Haworth showed up Wednesday in Muskogee County District Court with his attorney, Donn Baker, who announced to visiting Adair County District Judge Jeffrey Payton that Haworth was set to enter a blind plea to manslaughter.
However, Muskogee County District Attorney Larry Moore objected to Payton hearing the plea, and he asked the judge to recuse himself.
Payton had dismissed the manslaughter charge in 2011, but the Oklahoma Court of Criminal Appeals overturned his decision.
Visibly angered by Moore’s request, Payton said the DA was “making a spectacle” of things in front of more than a dozen of Glass’ friends and family members.
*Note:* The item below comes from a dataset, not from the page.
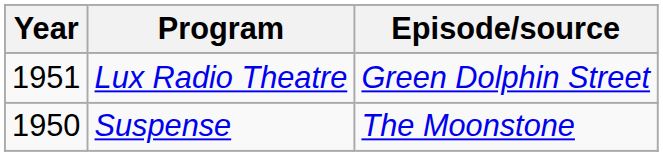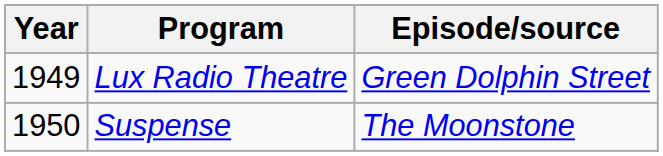Lux Radio Theatre | Year: 1951 -> 1949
Payton, Moore and Baker met behind closed doors and emerged a few minutes later. An agitated Payton said he would reset the plea at his “convenience.”
“The fact that Mr. Moore has issues with me should not have been discussed in front of everyone in open court,” Payton said.
Glass’ family met with Moore for about 45 minutes after the hearing, and then congregated on the bottom floor of the courthouse.
They said they were upset that the judge who dismissed the case was planning to decide Haworth’s sentence.
“It doesn’t sound fair to us,” said Vanessa Glass, the victim’s wife. “He already dismissed it once, and we’re supposed to trust him to give a fair decision?”
Glass’ brother-in-law, Rocky Parks, said he also would like to have a different judge in charge of Haworth’s sentencing.
“The family deserves answers,” he said. “And we deserve to have this heard by a different judge. Something is too fishy.”
Baker said he originally argued that the facts in the case supported a lesser charge of negligent homicide, a misdemeanor.
“The Court of Criminal Appeals disagreed (with the decision to dismiss the case),” Baker said. “So we were up here today to just go ahead and plead blind to manslaughter, but that didn’t happen.”